Pelosi urged Boehner in a May 23 letter to bring a vote to the floor on a middle-income tax cut. “If we can get the $1 million-and-above people to pay their fair share, we can get a lot of money,” she said. “It’s a path to reducing the deficit while we get the wealthiest people to pay their fair share, and it is a path to take us to tax simplification, tax reform.”

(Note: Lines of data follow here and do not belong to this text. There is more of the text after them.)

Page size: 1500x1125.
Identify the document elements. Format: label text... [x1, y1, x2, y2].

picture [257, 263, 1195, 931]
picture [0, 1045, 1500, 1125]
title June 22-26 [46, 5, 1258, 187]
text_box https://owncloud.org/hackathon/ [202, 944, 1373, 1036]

Boehner rejected Pelosi’s plan, saying raising taxes would be a “big mistake.” Even though her proposal has drawn criticism, aides said she proposed it because she believes that everyone can agree that individuals making an income of $1 million and higher can afford to pay higher taxes. Despite the projected revenue loss, the proposal was intended to highlight that Republicans refuse to put revenue increases on the table, an aide said.
Market and tax experts said that the proposal is largely posturing and unlikely to move until after the November elections. “I don’t think it’s serious,” said Howard Gleckman, a resident fellow at the Tax Policy Center. “I don’t think such a proposal would actually pass. It looks better on a bumper sticker.”
Gleckman said in terms of good policy, this proposal goes in the wrong direction. “We ought to be thinking about raising taxes on a lot more people, not fewer people, if we are going to do fiscally responsible budgeting,” he said.
Mauro said despite the proposal’s intentions, it doesn’t appear to bridge the ideological gap between Democrats and Republicans. The GOP has pledged not to raise taxes and to maintain the current rates across the board, while Democrats still push for a millionaire’s tax.
Instead, there would have to be compromise, given the collective economic impact of all of the fiscal cliff issues, Mauro said. It’s unclear what the final tax package compromise will resemble, but lawmakers will reach back to the Simpson-Bowles proposal, which, among other things, suggested scaling back or eliminating tax expenditures and contained as an illustrative example a proposal to eliminate tax-exemption for new municipal bonds.